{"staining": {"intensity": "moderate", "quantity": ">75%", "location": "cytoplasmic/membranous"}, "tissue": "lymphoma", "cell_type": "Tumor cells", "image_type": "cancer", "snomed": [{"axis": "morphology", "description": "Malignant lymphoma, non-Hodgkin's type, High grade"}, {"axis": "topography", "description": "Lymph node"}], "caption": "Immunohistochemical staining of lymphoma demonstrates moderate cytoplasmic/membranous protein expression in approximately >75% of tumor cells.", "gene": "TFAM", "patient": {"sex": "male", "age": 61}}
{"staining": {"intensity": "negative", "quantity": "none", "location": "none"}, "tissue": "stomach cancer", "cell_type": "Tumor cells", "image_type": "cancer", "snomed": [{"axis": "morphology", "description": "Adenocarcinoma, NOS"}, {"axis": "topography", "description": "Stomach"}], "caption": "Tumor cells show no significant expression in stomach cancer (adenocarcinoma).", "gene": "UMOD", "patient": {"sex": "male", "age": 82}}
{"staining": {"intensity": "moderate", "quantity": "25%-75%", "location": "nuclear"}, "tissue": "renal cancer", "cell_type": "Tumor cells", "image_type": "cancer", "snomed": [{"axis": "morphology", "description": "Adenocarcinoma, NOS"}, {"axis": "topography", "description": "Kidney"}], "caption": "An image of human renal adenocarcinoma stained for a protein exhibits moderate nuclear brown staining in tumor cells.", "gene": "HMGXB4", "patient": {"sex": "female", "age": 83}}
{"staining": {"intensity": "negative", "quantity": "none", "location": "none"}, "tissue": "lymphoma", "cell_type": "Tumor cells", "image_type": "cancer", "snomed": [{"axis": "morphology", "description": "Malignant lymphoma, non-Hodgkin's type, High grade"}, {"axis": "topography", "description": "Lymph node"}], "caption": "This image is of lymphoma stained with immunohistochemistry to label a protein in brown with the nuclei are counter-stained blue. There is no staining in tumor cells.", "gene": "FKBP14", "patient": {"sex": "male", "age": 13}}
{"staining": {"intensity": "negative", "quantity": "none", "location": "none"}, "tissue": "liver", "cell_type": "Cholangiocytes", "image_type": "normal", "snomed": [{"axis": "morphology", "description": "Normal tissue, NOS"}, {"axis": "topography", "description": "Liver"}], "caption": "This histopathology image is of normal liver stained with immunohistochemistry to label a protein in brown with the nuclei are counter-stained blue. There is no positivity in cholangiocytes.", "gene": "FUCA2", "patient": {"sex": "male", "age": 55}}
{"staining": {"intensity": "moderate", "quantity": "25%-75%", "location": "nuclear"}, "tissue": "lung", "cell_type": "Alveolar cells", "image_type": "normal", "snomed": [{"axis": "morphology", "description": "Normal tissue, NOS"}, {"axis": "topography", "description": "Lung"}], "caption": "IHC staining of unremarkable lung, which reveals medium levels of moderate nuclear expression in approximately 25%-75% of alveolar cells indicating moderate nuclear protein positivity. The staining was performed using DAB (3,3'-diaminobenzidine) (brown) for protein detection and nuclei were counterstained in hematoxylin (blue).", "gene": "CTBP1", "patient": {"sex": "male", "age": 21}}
·····
Every line of the records should be reproduced exactly.

Problem solution:
{"staining": {"intensity": "moderate", "quantity": ">75%", "location": "cytoplasmic/membranous"}, "tissue": "lymphoma", "cell_type": "Tumor cells", "image_type": "cancer", "snomed": [{"axis": "morphology", "description": "Malignant lymphoma, non-Hodgkin's type, High grade"}, {"axis": "topography", "description": "Lymph node"}], "caption": "Immunohistochemical staining of lymphoma demonstrates moderate cytoplasmic/membranous protein expression in approximately >75% of tumor cells.", "gene": "TFAM", "patient": {"sex": "male", "age": 61}}
{"staining": {"intensity": "negative", "quantity": "none", "location": "none"}, "tissue": "stomach cancer", "cell_type": "Tumor cells", "image_type": "cancer", "snomed": [{"axis": "morphology", "description": "Adenocarcinoma, NOS"}, {"axis": "topography", "description": "Stomach"}], "caption": "Tumor cells show no significant expression in stomach cancer (adenocarcinoma).", "gene": "UMOD", "patient": {"sex": "male", "age": 82}}
{"staining": {"intensity": "moderate", "quantity": "25%-75%", "location": "nuclear"}, "tissue": "renal cancer", "cell_type": "Tumor cells", "image_type": "cancer", "snomed": [{"axis": "morphology", "description": "Adenocarcinoma, NOS"}, {"axis": "topography", "description": "Kidney"}], "caption": "An image of human renal adenocarcinoma stained for a protein exhibits moderate nuclear brown staining in tumor cells.", "gene": "HMGXB4", "patient": {"sex": "female", "age": 83}}
{"staining": {"intensity": "negative", "quantity": "none", "location": "none"}, "tissue": "lymphoma", "cell_type": "Tumor cells", "image_type": "cancer", "snomed": [{"axis": "morphology", "description": "Malignant lymphoma, non-Hodgkin's type, High grade"}, {"axis": "topography", "description": "Lymph node"}], "caption": "This image is of lymphoma stained with immunohistochemistry to label a protein in brown with the nuclei are counter-stained blue. There is no staining in tumor cells.", "gene": "FKBP14", "patient": {"sex": "male", "age": 13}}
{"staining": {"intensity": "negative", "quantity": "none", "location": "none"}, "tissue": "liver", "cell_type": "Cholangiocytes", "image_type": "normal", "snomed": [{"axis": "morphology", "description": "Normal tissue, NOS"}, {"axis": "topography", "description": "Liver"}], "caption": "This histopathology image is of normal liver stained with immunohistochemistry to label a protein in brown with the nuclei are counter-stained blue. There is no positivity in cholangiocytes.", "gene": "FUCA2", "patient": {"sex": "male", "age": 55}}
{"staining": {"intensity": "moderate", "quantity": "25%-75%", "location": "nuclear"}, "tissue": "lung", "cell_type": "Alveolar cells", "image_type": "normal", "snomed": [{"axis": "morphology", "description": "Normal tissue, NOS"}, {"axis": "topography", "description": "Lung"}], "caption": "IHC staining of unremarkable lung, which reveals medium levels of moderate nuclear expression in approximately 25%-75% of alveolar cells indicating moderate nuclear protein positivity. The staining was performed using DAB (3,3'-diaminobenzidine) (brown) for protein detection and nuclei were counterstained in hematoxylin (blue).", "gene": "CTBP1", "patient": {"sex": "male", "age": 21}}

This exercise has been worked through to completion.